Bergman understands his company’s operating space — and more importantly, the future of that operating space — better than perhaps anyone in the world. In my view, Wall Street continues to undervalue the future of this space, the edge cloud.
However, that’s not to say investors are not aware of it, which was the case before Covid-19.
After Covid-19 created its initial shockwaves — and FSLY stock fell to just $10.63 at its low — the stock quickly found its stride. By July 9, shares closed north of $100. The secret was out.
More Speed, Fastly!
What created this urge for growth and demand for edge-cloud computing? Simple. Businesses needed it.
When Covid-19 came along, it forced all sorts of changes. However, most of those changes started taking place on the internet. Consumers streamed more entertainment. Business was conducted over video calls, chats and email rather than in conference rooms. Shoppers went online rather than into the mall.
All of these trends were in play before. But it was as if someone was slowly accelerating onto the freeway, then stomped the gas pedal to the floor once Covid-19 came along. Suddenly, years worth of demand — what management teams were expecting in 2024 or 2025 — was happening right now.
With consumers and workers increasing their digital use, companies needed to too. In order to keep up with that demand, these companies needed to utilize an edge cloud, one of which is run by Fastly.
The background to that explanation is lengthy, but important. It’s important because it highlights why Fastly has staying power once the coronavirus is gone. Because these trends were in play before Covid-19, they’ll be in play after it as well.

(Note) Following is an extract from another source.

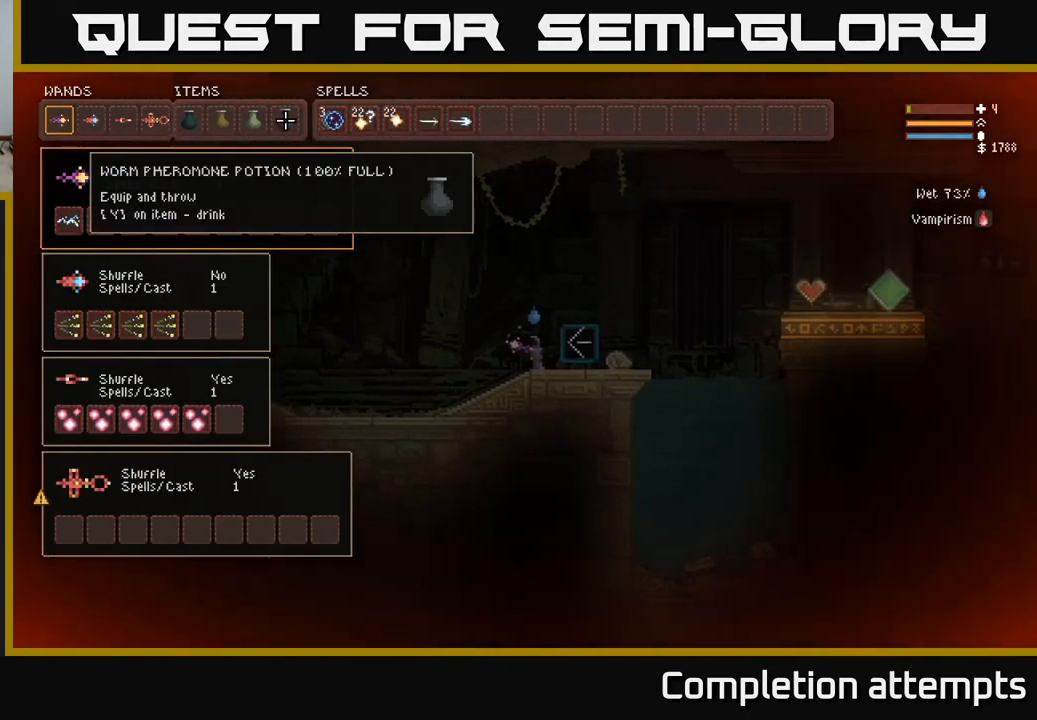
{"buttons": [], "left_stick": "center", "right_stick": "center", "events": [[117, "DPAD_LEFT", "up"], [183, "DPAD_LEFT", "down"], [283, "DPAD_LEFT", "up"], [350, "DPAD_LEFT", "down"], [433, "DPAD_LEFT", "up"]]}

Is FSLY Still a Good Investment?
Anytime a stock rallies more than 1,000% in less than a year, it’s fair to ask whether it’s still a good investment. I think investors can continue to accumulate this name, even as shares are still around $86 and commanding a market capitalization of almost $10 billion.

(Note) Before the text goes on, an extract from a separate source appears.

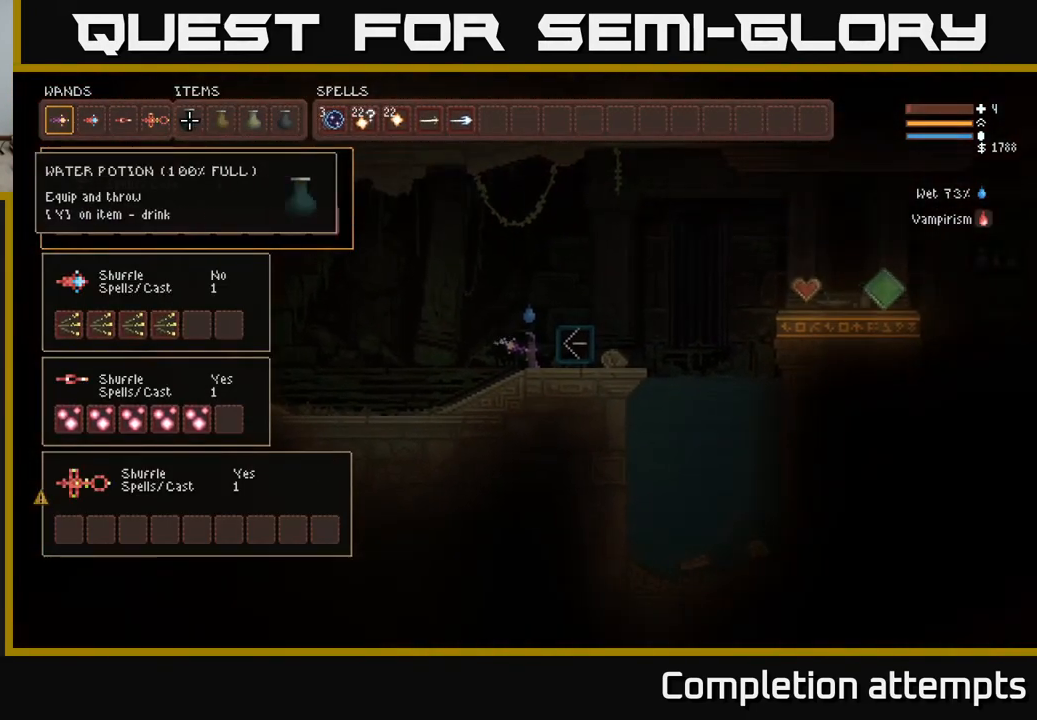
{"buttons": ["DPAD_LEFT"], "left_stick": "center", "right_stick": "center", "events": [[17, "DPAD_LEFT", "down"], [83, "DPAD_LEFT", "up"], [167, "DPAD_LEFT", "down"], [233, "DPAD_LEFT", "up"], [333, "DPAD_LEFT", "down"], [400, "DPAD_LEFT", "up"], [467, "DPAD_LEFT", "down"]]}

With the stock being down more than 35% from the highs, that looks more like an opportunity than a warning to me. Obviously a larger dip in the market would have a negative effect on FSLY stock — as with most stocks — but the business trends remain strong for this company.

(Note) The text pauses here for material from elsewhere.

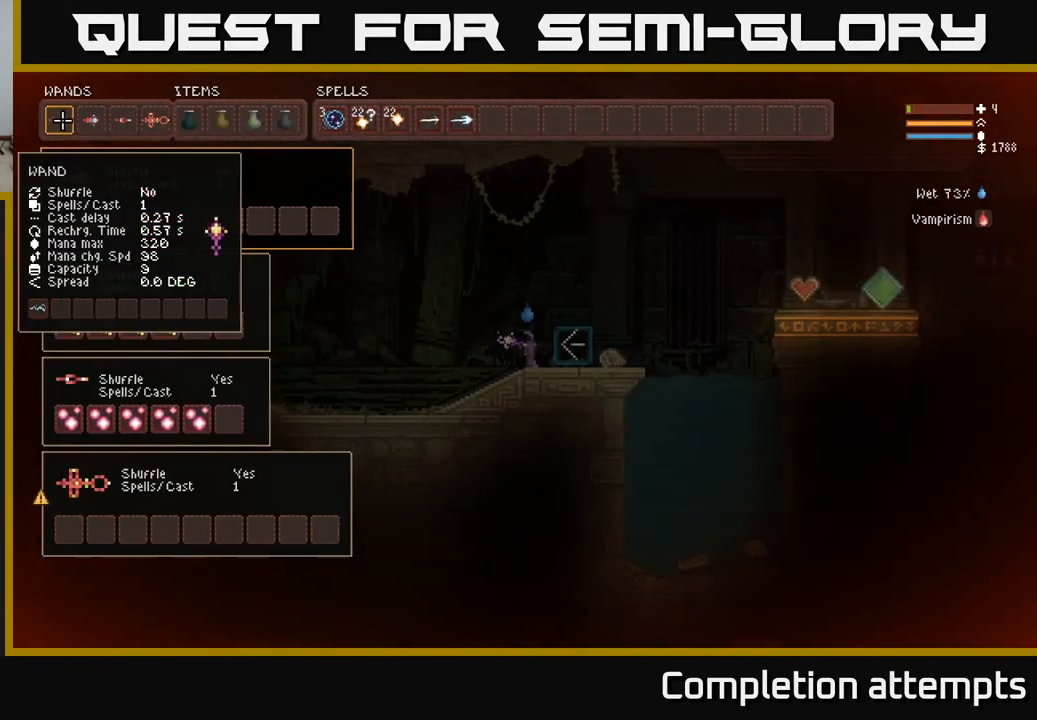
{"buttons": ["DPAD_RIGHT"], "left_stick": "center", "right_stick": "center", "events": [[83, "DPAD_LEFT", "up"], [200, "B", "down"], [267, "B", "up"], [300, "DPAD_RIGHT", "down"], [383, "DPAD_RIGHT", "up"], [450, "DPAD_RIGHT", "down"]]}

First, keep in mind that the stock has been digesting its gains for months now. Shares are below the July high, as FSLY stock continues to consolidate. Regarding the stock price, I will just say this: I don’t think Fastly is being overvalued now; I think it was being severely undervalued before.
Every company that operates significantly on the internet will be forced to the edge. It’s like how every company was eventually forced into the cloud. In order to have a good customer experience, business will take place on the edge, and with Fastly’s Compute@Edge product, they are the best in the business.
It does raise a question of security, but after its latest acquisition and with the announcement of its Secure@Edge product, Fastly will be ready to capture those revenues, too.
Fastly is forecast to do about $290 million in sales this year. Next year, those estimates jump to $381 million, followed by $490 million in two years. Sometimes with growth names, you just need to accumulate the stock and let the long-term business trends do the heavy lifting.
The Bottom Line on Fastly
This company has everything that I like to see — although I would have loved to see it spend more time under the radar. Regardless, Fastly stock is a winner.
Its balance sheet boasts total assets of $631.5 million vs. total liabilities of just $96.3 million. That’s with more than $400 million in cash and equivalents and about $26 million in debt. It also has positive operating cash flow, while working toward being free-cash-flow positive.
Fastly did find itself in the spotlight a bit, which happens when your stock rallies more than 1,000% inside of a year. However, its largest customer accounted for more than 10% of its revenue, but had one big issue: The White House.
TikTok was this customer, and the White House’s issue with the company put Fastly in a tough spot. Essentially, the White House was forcing a sale of TikTok or kicking it out of the country. Long story short, TikTok switched from Fastly as a way to protect itself if its business was cut off. While that dealt a blow to revenue, I think the large sell-off that ensued is a major opportunity for investors.
Short-term pain will equate to long-term gains with FSLY stock.
On the date of publication, Matt McCall did not have (either directly or indirectly) any positions in the securities mentioned in this article.
The InvestorPlace Research Staff member primarily responsible for this article held a long position in FSLY.